In 2003 Caicedo joined top Ecuadorean club Barcelona and quickly established himself as a fixture on defense for the club. In his four years with Barcelona he appeared in 90 league matches and scored 8 goals. In 2007, he joined Emelec and the following season played for El Nacional. The 2009 season saw Caicedo join Deportivo Quito with which he remained for two seasons appearing in 58 matches and scoring 6 goals. During the 2009 season he helped Deportivo in capturing the Serie A title. After a successful stay with Deportivo in 2011 he joined rival club LDU Quito and went on to appear in 29 matches scoring 1 goal.

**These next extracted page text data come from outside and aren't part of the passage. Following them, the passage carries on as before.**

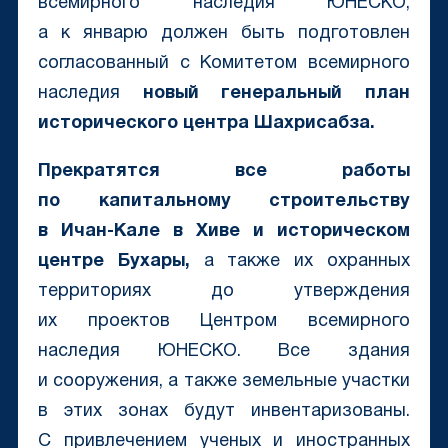
всемирного наследия ЮНЕСКО,
а к январю должен быть подготовлен
согласованный с Комитетом всемирного
наследия
новый генеральный план
исторического центра Шахрисабза.
Прекратятся все работы
по капитальному строительству
в Ичан-Кале в Хиве и историческом
центре Бухары,
а также их охранных
территориях до утверждения
их проектов Центром всемирного
наследия ЮНЕСКО. Все здания
и сооружения, а также земельные участки
в этих зонах будут инвентаризованы.
С привлечением ученых и иностранных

On January 13, 2012, Caicedo announced that he would be joining Toronto FC and would be set to join the team during preseason, joining his countryman Joao Plata. His signing was officially announced by Toronto FC on January 26, 2012. He left Toronto FC on March 9, 2012, without playing an official game, his contract was terminated by mutual consent after having difficulty adjusting to the style of play and being away from his family.

==International==

Caicedo has made 9 appearances for Ecuador and was selected as part of the squad for 2011 Copa América. He was last called up in a friendly against the United States on October 11, 2011.